Chandrima S. Bhattacharya | The Wire
In a region hit hard by climate change, where salinity of agricultural land has become a major concern, indigenous rice varieties could bring some respite – provided farmers have the right support.
Sundarban (West Bengal): When Barnali Dhara, 50, stepped into her husband’s chemical fertiliser shop in Nischintapur, a locality in the Indian Sundarban, she was only trying to help her husband, who had got a job as a school teacher.
A store that sells chemical fertilisers – in Sundarban and elsewhere – is often a place where farmers meet and decide, at times together, which seed and which fertiliser to buy. In the Indian Sundarban, located in West Bengal, paddy is the main crop. Women work as much in the fields as men, if not more, but the decision of whether to buy hybrid, high-yielding paddy seeds and chemical fertilisers rests with the men.
Dhara knew that when she began to manage the shop in 2005. “I came from a Sundarban family of farmers, who were also teachers,” she says. She had passed the higher secondary (Class 12) board examination.
What she did not know was that after 12 years in the shop, her life would take a sharp turn.
“The men complained bitterly,” says Dhara. Nischintapur is located in Kulpi administrative block in West Bengal, not far from the Bay of Bengal.
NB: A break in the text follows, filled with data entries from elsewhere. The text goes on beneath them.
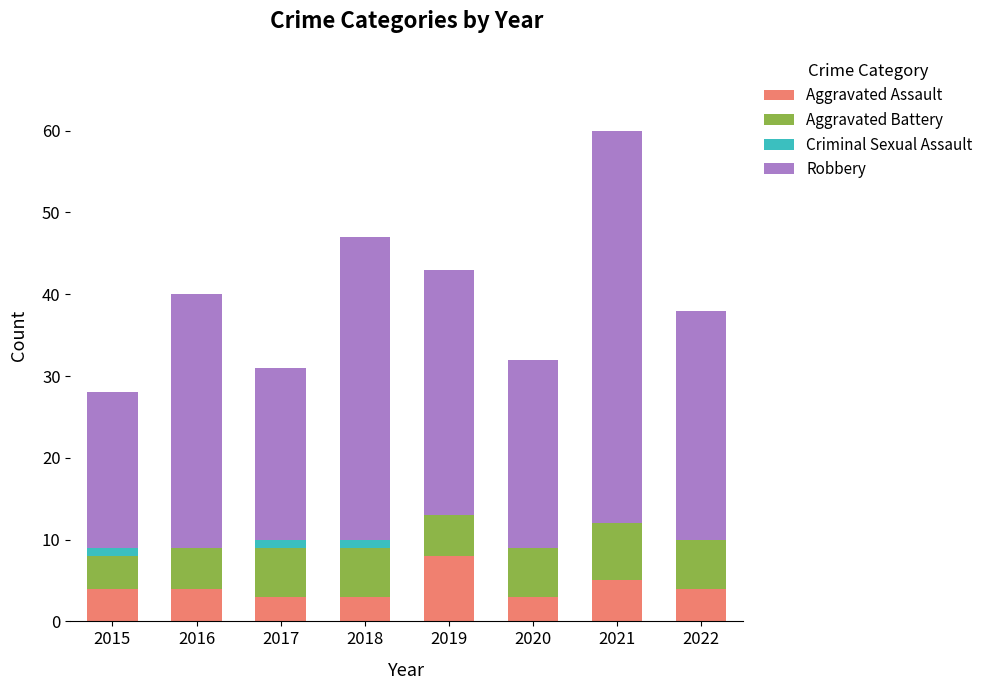

What is the highest value of the Aggravated Assault series?

8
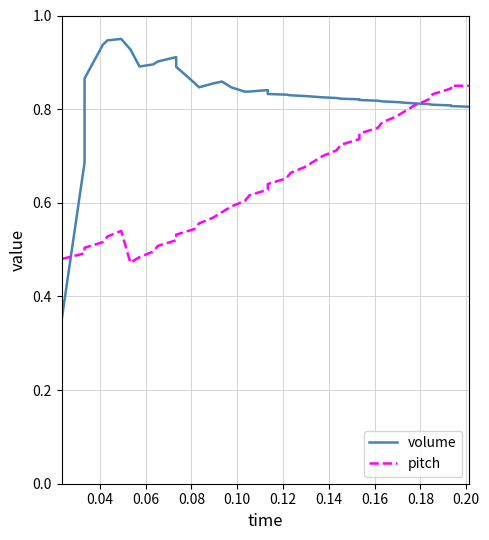

Which series has the largest total across all categories?

volume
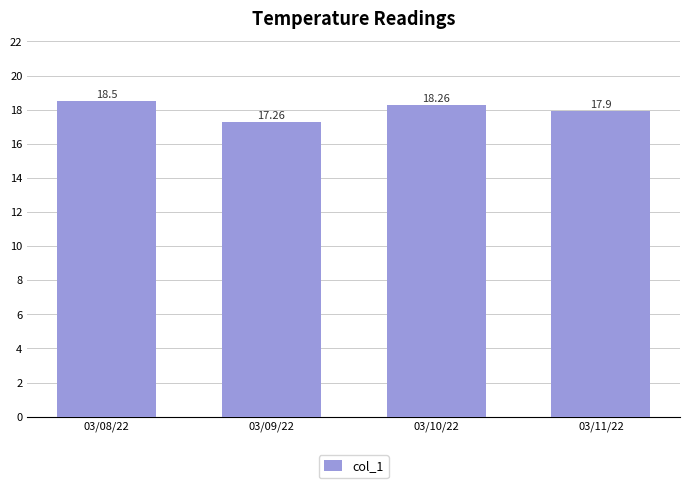

What is the difference between the maximum and minimum values?

1.2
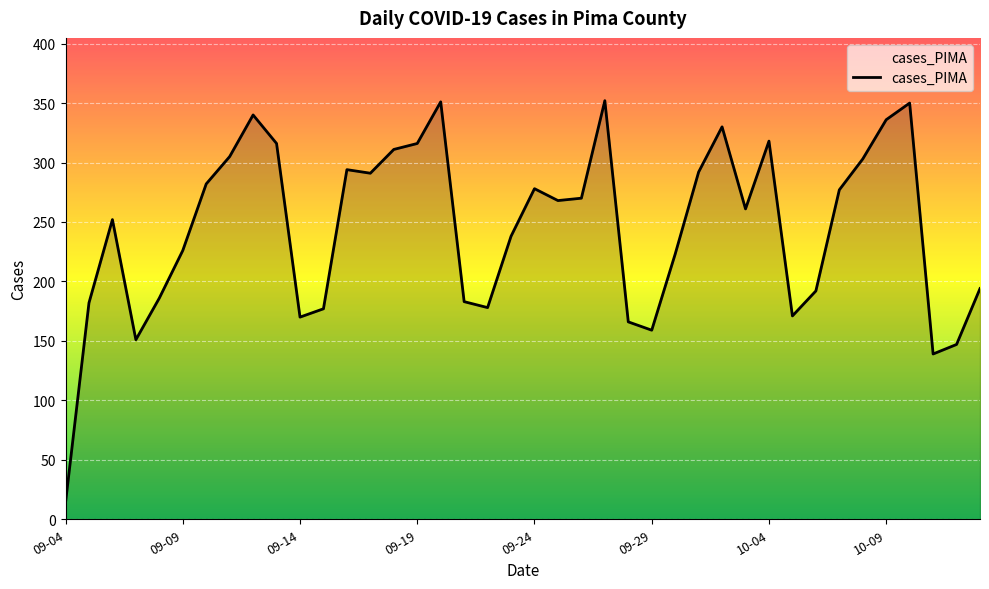

What is the difference between the maximum and minimum values?

338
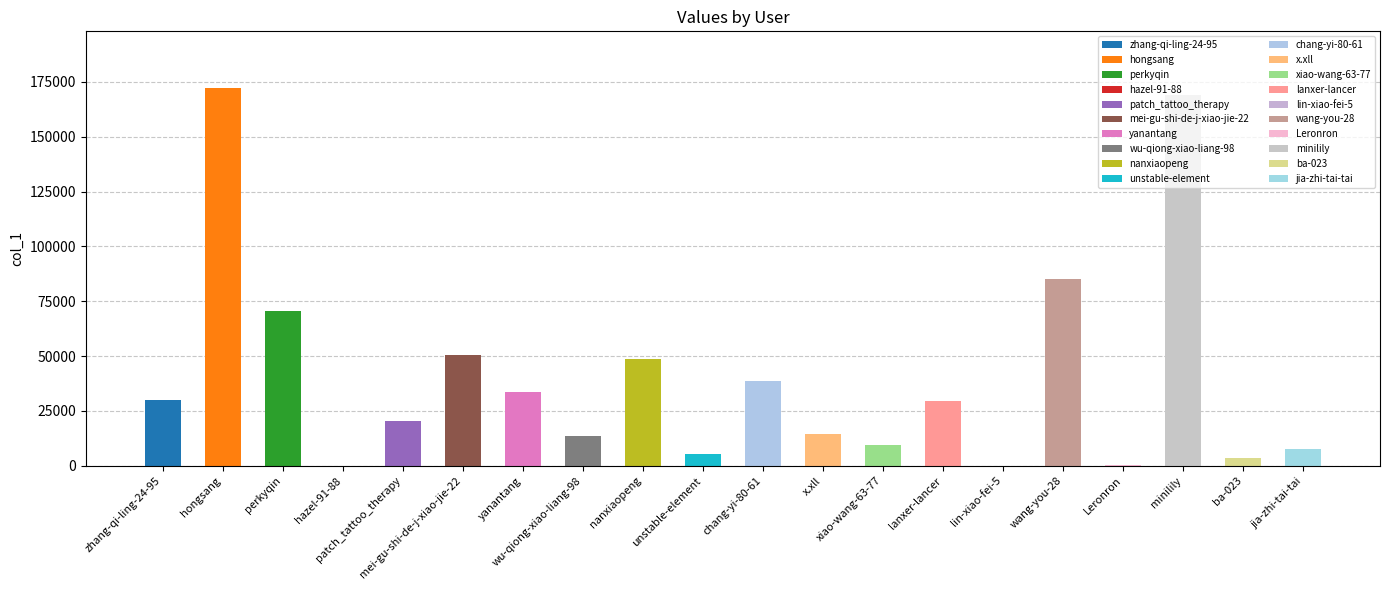

How many distinct data groups are displayed?

1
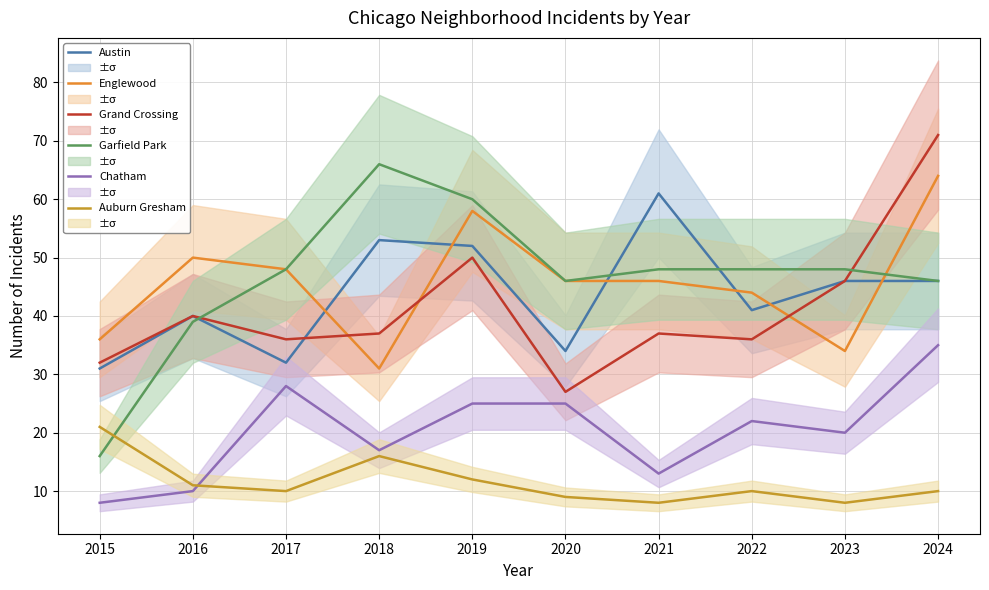

In Auburn Gresham, how many points are lower than both neighbors (excluding endpoints)?

3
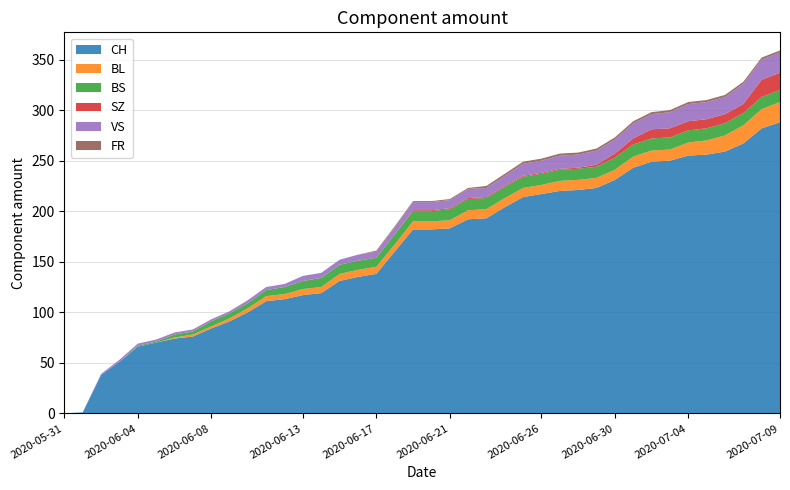

Reading left to right, transcribe all the data shown in this chart.

CH: 2020-05-31=0	2020-06-01=1	2020-06-02=38	2020-06-03=51	2020-06-04=66	2020-06-05=70	2020-06-06=74	2020-06-07=76	2020-06-08=84	2020-06-09=91	2020-06-10=100	2020-06-11=111	2020-06-12=113	2020-06-13=117	2020-06-14=119	2020-06-15=131	2020-06-16=135	2020-06-17=138	2020-06-18=160	2020-06-19=182	2020-06-20=182	2020-06-21=183	2020-06-22=192	2020-06-23=193	2020-06-24=204	2020-06-25=214	2020-06-26=217	2020-06-27=220	2020-06-28=221	2020-06-29=223	2020-06-30=231	2020-07-01=243	2020-07-02=249	2020-07-03=250	2020-07-04=255	2020-07-05=256	2020-07-06=259	2020-07-07=267	2020-07-08=282	2020-07-09=288
BL: 2020-05-31=0	2020-06-01=0	2020-06-02=0	2020-06-03=0	2020-06-04=0	2020-06-05=0	2020-06-06=1	2020-06-07=2	2020-06-08=2	2020-06-09=3	2020-06-10=4	2020-06-11=5	2020-06-12=5	2020-06-13=6	2020-06-14=6	2020-06-15=7	2020-06-16=7	2020-06-17=7	2020-06-18=7	2020-06-19=8	2020-06-20=8	2020-06-21=8	2020-06-22=9	2020-06-23=9	2020-06-24=9	2020-06-25=9	2020-06-26=9	2020-06-27=10	2020-06-28=10	2020-06-29=10	2020-06-30=10	2020-07-01=11	2020-07-02=11	2020-07-03=11	2020-07-04=13	2020-07-05=14	2020-07-06=16	2020-07-07=18	2020-07-08=19	2020-07-09=20
BS: 2020-05-31=0	2020-06-01=0	2020-06-02=0	2020-06-03=0	2020-06-04=1	2020-06-05=1	2020-06-06=3	2020-06-07=3	2020-06-08=5	2020-06-09=5	2020-06-10=5	2020-06-11=6	2020-06-12=7	2020-06-13=8	2020-06-14=9	2020-06-15=9	2020-06-16=9	2020-06-17=9	2020-06-18=10	2020-06-19=10	2020-06-20=10	2020-06-21=11	2020-06-22=11	2020-06-23=11	2020-06-24=11	2020-06-25=11	2020-06-26=11	2020-06-27=11	2020-06-28=11	2020-06-29=11	2020-06-30=12	2020-07-01=12	2020-07-02=12	2020-07-03=12	2020-07-04=12	2020-07-05=12	2020-07-06=12	2020-07-07=12	2020-07-08=12	2020-07-09=12
SZ: 2020-05-31=0	2020-06-01=0	2020-06-02=0	2020-06-03=0	2020-06-04=0	2020-06-05=0	2020-06-06=0	2020-06-07=0	2020-06-08=0	2020-06-09=0	2020-06-10=0	2020-06-11=0	2020-06-12=0	2020-06-13=0	2020-06-14=0	2020-06-15=0	2020-06-16=0	2020-06-17=0	2020-06-18=0	2020-06-19=1	2020-06-20=1	2020-06-21=1	2020-06-22=1	2020-06-23=1	2020-06-24=1	2020-06-25=1	2020-06-26=1	2020-06-27=1	2020-06-28=1	2020-06-29=2	2020-06-30=4	2020-07-01=6	2020-07-02=9	2020-07-03=9	2020-07-04=9	2020-07-05=9	2020-07-06=9	2020-07-07=9	2020-07-08=17	2020-07-09=17
VS: 2020-05-31=0	2020-06-01=0	2020-06-02=1	2020-06-03=2	2020-06-04=2	2020-06-05=2	2020-06-06=2	2020-06-07=2	2020-06-08=2	2020-06-09=2	2020-06-10=3	2020-06-11=3	2020-06-12=3	2020-06-13=5	2020-06-14=5	2020-06-15=5	2020-06-16=6	2020-06-17=6	2020-06-18=7	2020-06-19=8	2020-06-20=8	2020-06-21=8	2020-06-22=9	2020-06-23=9	2020-06-24=10	2020-06-25=12	2020-06-26=12	2020-06-27=13	2020-06-28=13	2020-06-29=14	2020-06-30=14	2020-07-01=15	2020-07-02=15	2020-07-03=16	2020-07-04=17	2020-07-05=17	2020-07-06=17	2020-07-07=20	2020-07-08=20	2020-07-09=20
FR: 2020-05-31=0	2020-06-01=0	2020-06-02=0	2020-06-03=0	2020-06-04=0	2020-06-05=0	2020-06-06=0	2020-06-07=0	2020-06-08=0	2020-06-09=0	2020-06-10=0	2020-06-11=0	2020-06-12=0	2020-06-13=0	2020-06-14=0	2020-06-15=0	2020-06-16=0	2020-06-17=1	2020-06-18=1	2020-06-19=1	2020-06-20=1	2020-06-21=1	2020-06-22=1	2020-06-23=2	2020-06-24=2	2020-06-25=2	2020-06-26=2	2020-06-27=2	2020-06-28=2	2020-06-29=2	2020-06-30=2	2020-07-01=2	2020-07-02=2	2020-07-03=2	2020-07-04=2	2020-07-05=2	2020-07-06=2	2020-07-07=2	2020-07-08=2	2020-07-09=2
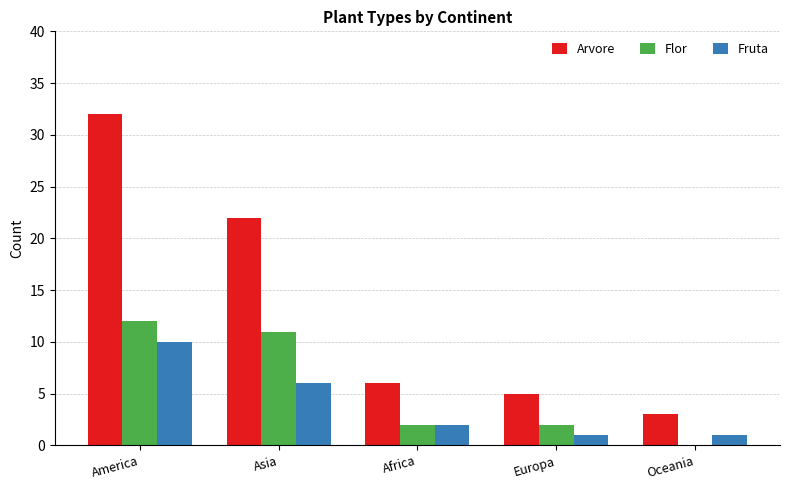

Which label corresponds to the largest value in the chart?

America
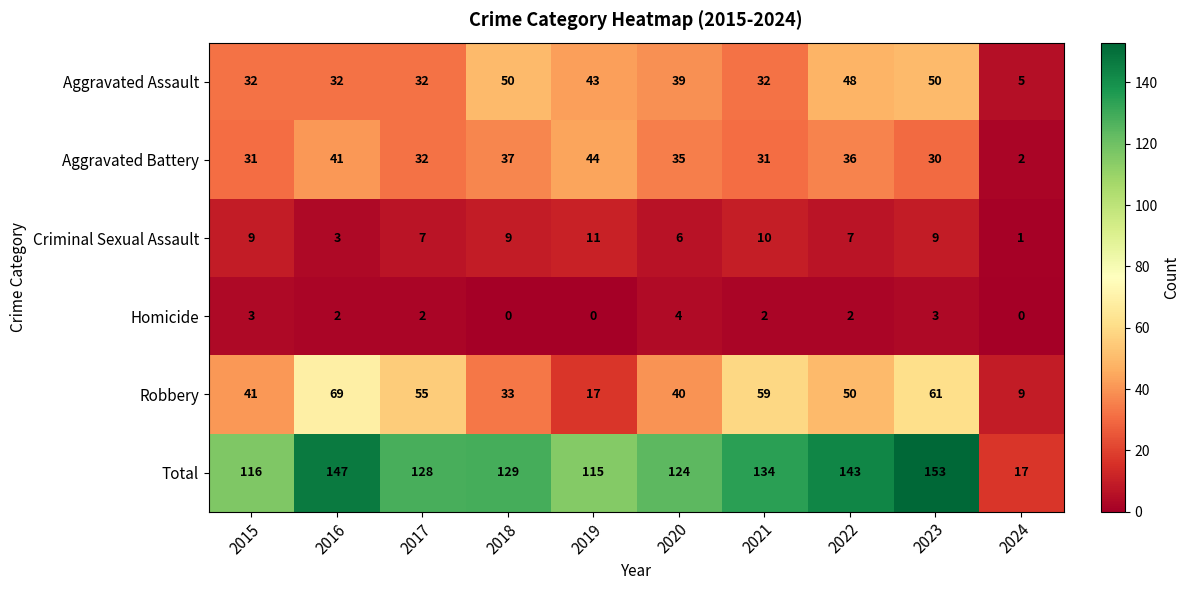

Is it true that Criminal Sexual Assault equals 9 at 2018?

True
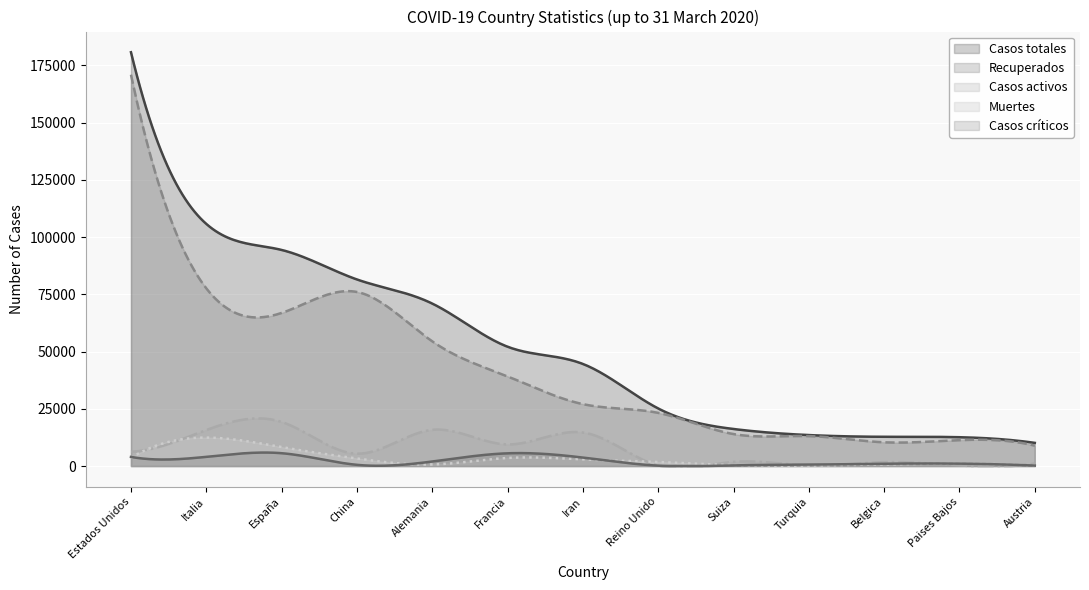

Reading left to right, list all the values displayed in this chart.

Recuperados: 170968	77635	66889	76052	54479	39161	27051	23226	13968	13074	10374	11306	8899
Casos totales: 180789	105792	94417	81518	70985	52128	44605	25150	16186	13531	12775	12595	10122
Casos activos: 6241	15729	19259	5408	15824	9444	14656	135	1823	243	1696	250	1095
Muertes: 3580	12428	8269	3305	682	3523	2898	1789	395	214	705	1039	128
Casos críticos: 3981	4023	5607	528	1979	5565	3703	163	301	622	1021	1053	198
The farmers complained that the chemical fertilisers were reducing the fertility of the soil, and so the next season more fertilisers would have to be bought. In Sundarban, this adds to the precarity of a farmer’s situation.
The delta region that lies along the Bay of Bengal in India and Bangladesh is one of the most climate change-vulnerable places in the world. It experiences a sea level rise rate of about 8 mm per year, the world average being about 3.1 mm per year. In addition, cyclones, which are linked to climate change, have become almost annual events here.
May is a dreaded month. Cyclone Amphan had struck in May 2020, Cyclone Yaas in May 2021 and Cyclone Remal in May 2024. Cyclone Fani had hit Sundarban in April-end, 2019, and Cyclone Bulbul in November 2019. The saline water that floods in with cyclones and from sea level rise lead to salinity in the soil. This can render agricultural land uncultivable for years.
After Cyclone Aila in May 2009, which devastated the entire region, agriculture had stopped for four to five years in some places. “In Nischintapur, five years after Cyclone Amphan, someone’s land is still saline,” says Dhara.
But what stops growing in saline soil is the modern, scientifically developed hybrid variety of paddy that require chemical fertilisers. What survives is the indigenous or traditional paddy of Sundarban, a fact that was becoming increasingly clear after Cyclone Aila.